――2014年に移籍したのはギラヴァンツ北九州。柱谷幸一さんの影響が大きかったと聞いています。

レッズに行った時も、当時GMだった柱谷さんが直接来てくれたんです。ハシラさんもFWなので「ストライカーなんだから、あとはもうお前が決めるか決めないかだよ」って。俺初めての移籍なのに、こんな男男してるんだ(笑)と。

ハシラさんが京都で解任になったあと、北九州の監督に就任された。そして「今までクラブの規模とは違うけど、俺はずっと一緒にやりたいんだ」と言ってもらえたんです。「レッズみたいにお金ないからな?」とも言われましたけどね。僕も京都サンガでは人生で初めてクビになったので。

――当時「なぜ原選手を放出したんだろう」という声も多かったように思います。

昇格プレーオフでは敗退してしまったんですが、チーム得点王でした。いやらしい話ですが、給料上がるかなと…。車屋さんを見に行くか?なんて言っていましたが…びっくりでした。

もちろん自分が至らなかったんですけどね。もっと真剣に、もっと勝利を追求してやっていたら、違う結果になったかもしれません。それで車もキャンセルして(笑)

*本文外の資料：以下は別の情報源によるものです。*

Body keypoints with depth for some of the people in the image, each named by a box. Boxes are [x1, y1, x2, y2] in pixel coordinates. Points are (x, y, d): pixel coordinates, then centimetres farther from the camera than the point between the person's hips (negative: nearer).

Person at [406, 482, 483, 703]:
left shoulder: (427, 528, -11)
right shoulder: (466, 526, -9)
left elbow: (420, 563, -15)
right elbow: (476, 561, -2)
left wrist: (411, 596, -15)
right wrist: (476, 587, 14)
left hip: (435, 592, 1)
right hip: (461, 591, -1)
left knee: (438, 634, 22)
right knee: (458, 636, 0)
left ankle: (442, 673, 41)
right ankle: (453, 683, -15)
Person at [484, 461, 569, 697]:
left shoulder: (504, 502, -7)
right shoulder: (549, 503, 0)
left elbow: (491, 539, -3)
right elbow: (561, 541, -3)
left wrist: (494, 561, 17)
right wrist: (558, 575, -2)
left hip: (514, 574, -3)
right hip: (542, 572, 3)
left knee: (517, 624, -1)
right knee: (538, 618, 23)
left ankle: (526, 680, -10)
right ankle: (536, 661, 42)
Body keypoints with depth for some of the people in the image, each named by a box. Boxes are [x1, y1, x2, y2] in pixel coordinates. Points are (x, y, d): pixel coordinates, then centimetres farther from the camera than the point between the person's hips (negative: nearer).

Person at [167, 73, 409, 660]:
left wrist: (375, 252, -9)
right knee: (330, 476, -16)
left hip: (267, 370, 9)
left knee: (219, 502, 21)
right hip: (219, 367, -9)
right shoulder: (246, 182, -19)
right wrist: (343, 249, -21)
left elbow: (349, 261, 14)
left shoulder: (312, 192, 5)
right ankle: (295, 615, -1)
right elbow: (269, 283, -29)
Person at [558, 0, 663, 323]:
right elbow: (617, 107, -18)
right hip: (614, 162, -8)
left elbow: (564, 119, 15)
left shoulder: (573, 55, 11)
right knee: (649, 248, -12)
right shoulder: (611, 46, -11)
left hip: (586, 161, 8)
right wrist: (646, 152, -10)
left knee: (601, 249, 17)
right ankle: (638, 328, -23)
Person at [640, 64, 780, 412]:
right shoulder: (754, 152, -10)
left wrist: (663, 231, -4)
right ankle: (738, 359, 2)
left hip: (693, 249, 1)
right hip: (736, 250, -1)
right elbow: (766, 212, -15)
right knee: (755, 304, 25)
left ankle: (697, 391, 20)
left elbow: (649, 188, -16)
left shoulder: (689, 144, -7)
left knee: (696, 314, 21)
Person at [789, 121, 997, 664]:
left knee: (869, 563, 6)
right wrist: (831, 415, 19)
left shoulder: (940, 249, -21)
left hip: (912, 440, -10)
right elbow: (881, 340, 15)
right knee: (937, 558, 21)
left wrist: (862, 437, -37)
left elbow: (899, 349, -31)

そこで北九州からすぐオファーを頂いて、サッカー選手を続けられた。だから自分を入れ替えなくちゃいけないと。

親からもらった足の速さや運の良さでプレーしていたところを、どれだけ緻密にできるか。調子が悪くてもゴールが取れるか。体が重くても動けるか。

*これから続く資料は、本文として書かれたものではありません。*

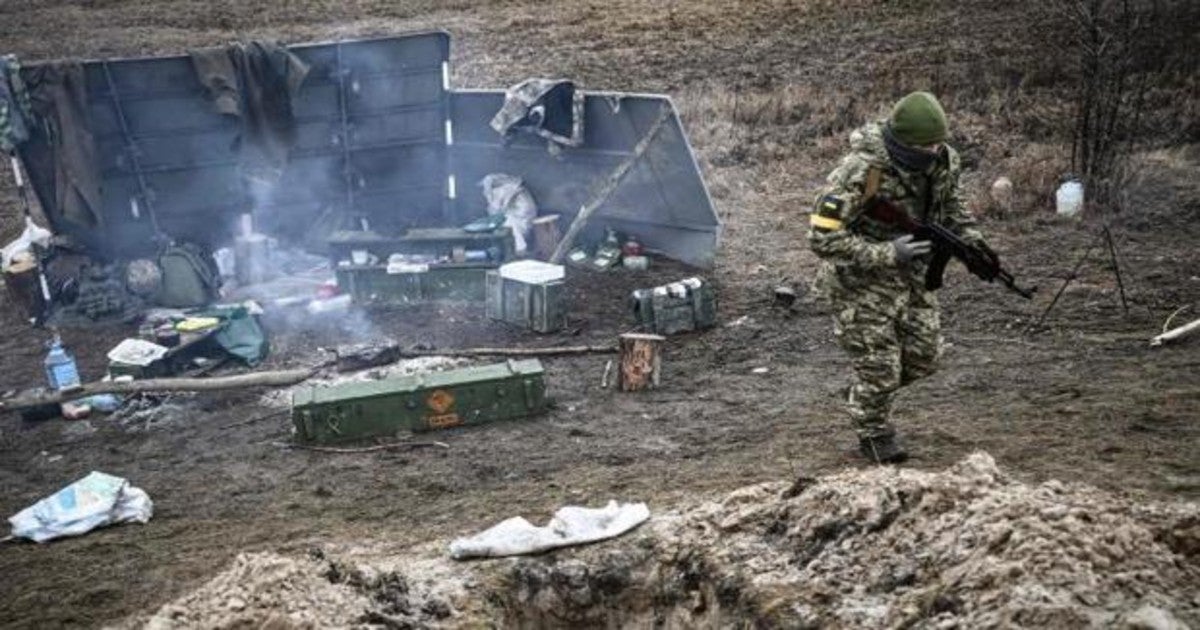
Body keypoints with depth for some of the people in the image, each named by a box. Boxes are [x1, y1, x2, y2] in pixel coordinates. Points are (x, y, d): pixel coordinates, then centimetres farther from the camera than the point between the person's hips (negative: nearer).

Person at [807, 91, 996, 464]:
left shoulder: (942, 160, -9)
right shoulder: (859, 173, -31)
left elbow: (949, 205, 11)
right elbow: (822, 238, -30)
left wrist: (970, 239, -9)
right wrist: (887, 254, -33)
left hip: (910, 273, 7)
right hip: (860, 280, -6)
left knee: (924, 355, 10)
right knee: (879, 366, 0)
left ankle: (864, 392, 37)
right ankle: (874, 435, 27)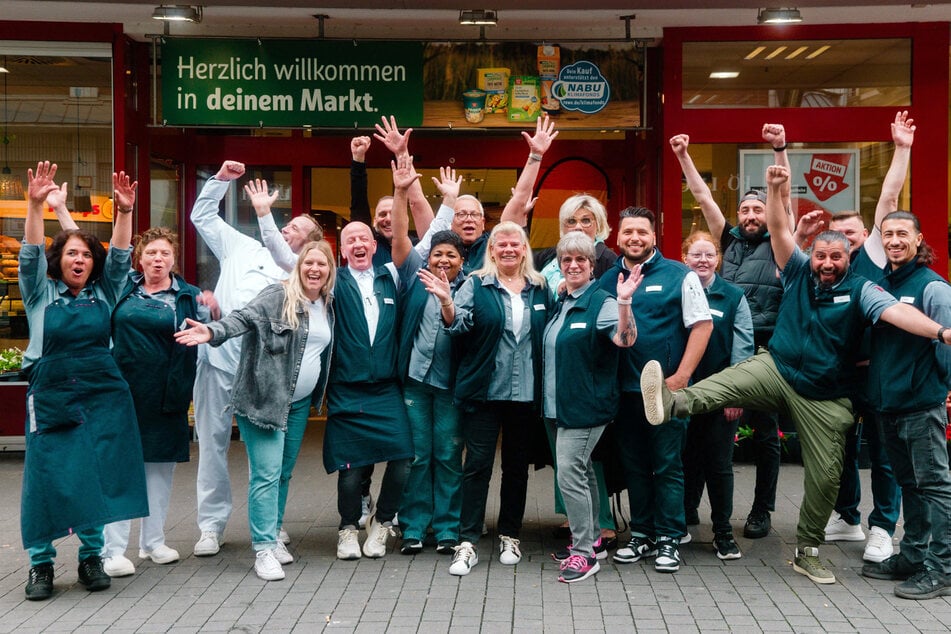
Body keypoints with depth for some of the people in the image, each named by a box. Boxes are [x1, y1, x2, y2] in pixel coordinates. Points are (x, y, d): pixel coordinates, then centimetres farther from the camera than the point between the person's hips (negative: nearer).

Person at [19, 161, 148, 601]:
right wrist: (35, 205, -20)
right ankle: (40, 563, 6)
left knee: (97, 475, -1)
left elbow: (120, 256, 0)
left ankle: (91, 556, 12)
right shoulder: (41, 294, 6)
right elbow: (31, 254, -7)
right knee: (47, 476, -5)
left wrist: (125, 211, -15)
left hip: (102, 396, 2)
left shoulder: (104, 293, 11)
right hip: (51, 395, -1)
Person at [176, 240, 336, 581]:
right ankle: (264, 548, -5)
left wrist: (318, 396, 16)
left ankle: (273, 536, 24)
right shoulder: (278, 296, -10)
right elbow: (245, 317, -25)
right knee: (266, 473, -9)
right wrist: (213, 331, -41)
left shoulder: (327, 306, 10)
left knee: (284, 473, 13)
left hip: (300, 403, 7)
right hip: (264, 398, -7)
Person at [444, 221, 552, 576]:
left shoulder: (540, 289, 9)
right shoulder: (476, 285, 1)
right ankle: (468, 543, 1)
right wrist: (446, 303, -31)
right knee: (477, 464, -3)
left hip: (526, 393, 3)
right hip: (484, 391, -3)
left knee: (517, 466, 12)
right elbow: (458, 324, -14)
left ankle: (510, 536, 25)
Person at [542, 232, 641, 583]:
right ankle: (590, 540, 26)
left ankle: (584, 553, -4)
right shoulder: (560, 304, 14)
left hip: (586, 406, -8)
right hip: (557, 406, 8)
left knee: (570, 475, -12)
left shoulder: (601, 302, -11)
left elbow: (625, 339, -28)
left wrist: (624, 302, -42)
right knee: (583, 473, 16)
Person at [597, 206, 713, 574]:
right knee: (633, 465, 12)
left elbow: (702, 325, -6)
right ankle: (642, 534, 23)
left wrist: (681, 377, -12)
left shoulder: (680, 276, -3)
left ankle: (669, 540, 11)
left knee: (667, 466, 1)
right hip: (624, 389, 4)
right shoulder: (607, 280, 9)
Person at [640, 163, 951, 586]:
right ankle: (674, 401, -61)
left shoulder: (860, 290, -6)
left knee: (825, 476, 4)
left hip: (825, 398, 0)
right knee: (730, 380, -32)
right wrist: (774, 189, -20)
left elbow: (896, 312, -22)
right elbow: (779, 230, -6)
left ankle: (808, 551, 20)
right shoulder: (798, 272, 2)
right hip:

サンガさんがクビにしてくれたおかげで、選手としてとても成長しました。1番早く練習に来て、1番最後までトレーニングして、クールダウンして…と食事も含めて全てを見つめ直しました。

――北九州の1年目、池元選手との2トップは素晴らしかったですね。

ギラヴァンツ北九州でプレーする原一樹
池ちゃんは常にライバルでしたね。またルイくん(小松塁選手)も大学選抜でずっと一緒だったので、常にライバルでしたし、負けたくない意識がすごかったです。

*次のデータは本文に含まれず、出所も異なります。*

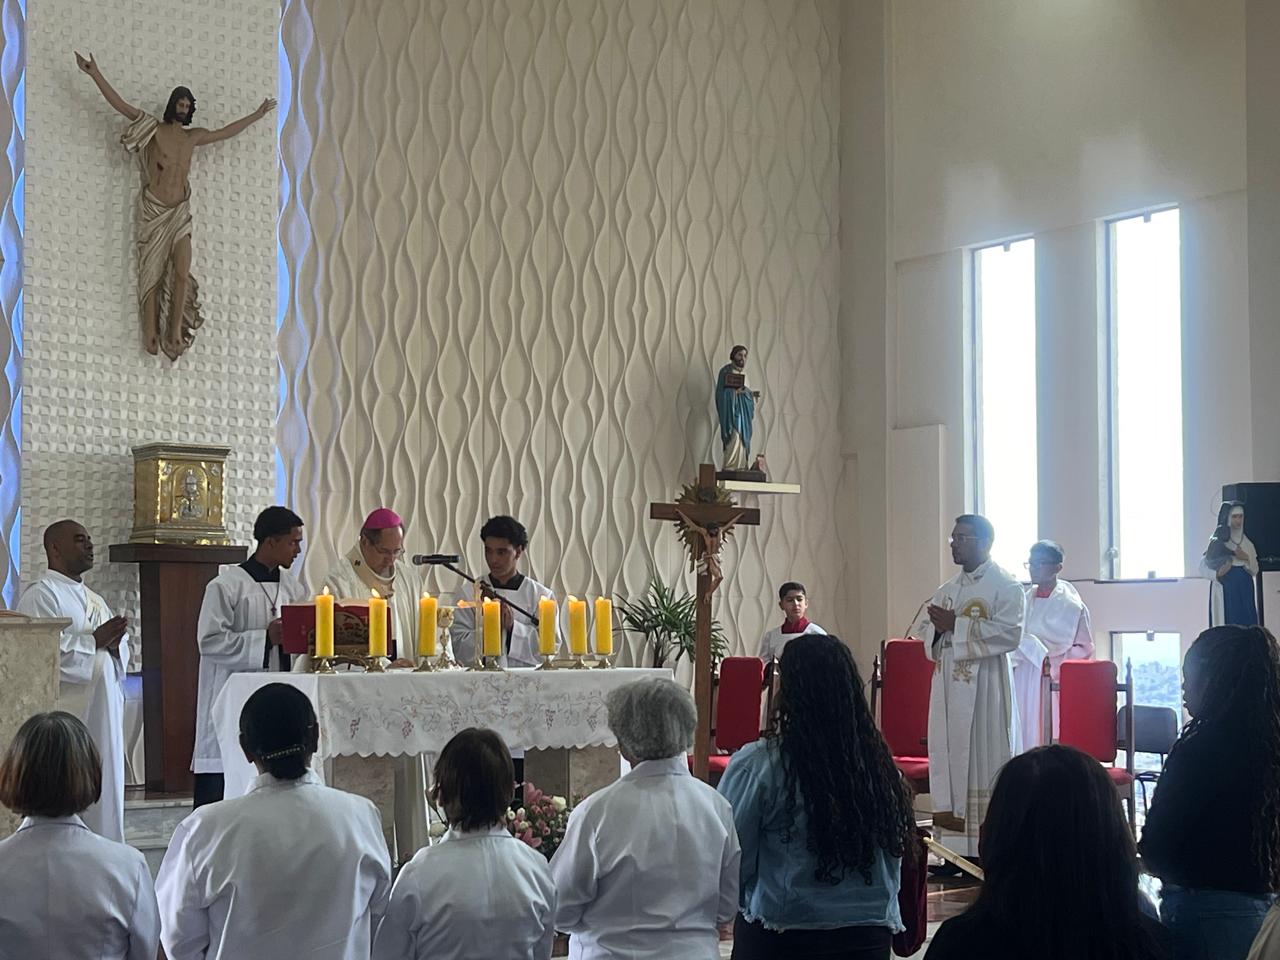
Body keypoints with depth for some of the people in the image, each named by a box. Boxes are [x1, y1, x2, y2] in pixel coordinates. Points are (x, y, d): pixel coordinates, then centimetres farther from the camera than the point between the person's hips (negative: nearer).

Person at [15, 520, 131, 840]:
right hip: (66, 715, -8)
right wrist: (93, 640, -14)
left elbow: (121, 654, 21)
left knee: (103, 798, 9)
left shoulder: (94, 600, 21)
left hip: (103, 715, 8)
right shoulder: (41, 595, -6)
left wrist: (115, 643, -1)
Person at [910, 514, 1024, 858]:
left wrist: (956, 626, -17)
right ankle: (951, 842, 12)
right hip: (947, 685, 7)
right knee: (945, 755, 6)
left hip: (983, 687, -7)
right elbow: (921, 631, 16)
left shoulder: (1005, 587, -4)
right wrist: (937, 626, -8)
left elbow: (1009, 634, -17)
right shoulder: (948, 590, 17)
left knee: (982, 757, -5)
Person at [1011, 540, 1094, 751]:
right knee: (1023, 737, 1)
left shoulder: (1070, 604, -3)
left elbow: (1084, 647, -2)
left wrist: (1052, 664, -11)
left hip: (1053, 681, -4)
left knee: (1049, 740, -8)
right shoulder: (1024, 599, 10)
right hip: (1022, 682, 4)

とてもいいチームでしたよ。若くしてクビになって「もうここしかないんだ」と入ってくる選手が多かった。

毎試合円陣組んで、誰かが「昨日パソコンを買ってしまったので本当お金ないんです。絶対勝ちましょう!」「僕ダイソン買っちゃいましたんで…」と。

「お前バカかよ、パソコン買うなよ、ダイソンなんてダメだろ!」なんて言いながら、じゃあ絶対勝たなきゃな!というチームでした。目の前の試合に全力ですよ。

今勝たなきゃ次はないんだよ…という選手がたくさんいました。その結果勝ち点3が続いて5位という結果を出せました。スタジアム問題で昇格プレーオフには出られなかったんですが、そんなことは一切気にせず。2年目も7位といい成績でした。

だからこそ、3年目はなんで降格してしまったのか…。スタジアムができて、J1に行けるぞっていう雰囲気もありました。なぜ…という悔しさがありますね。

僕はなぜかその中で16点獲ることができて、自己最多記録を更新しました。Jリーグで初めてのハットトリックも決めました。

不甲斐ない降格をさせてしまいましたが、北九州では自分をさらに見つめ直しましたし、30歳を過ぎてもゴールが獲れることを証明できました。糧になるチームでした。感謝しかないですね。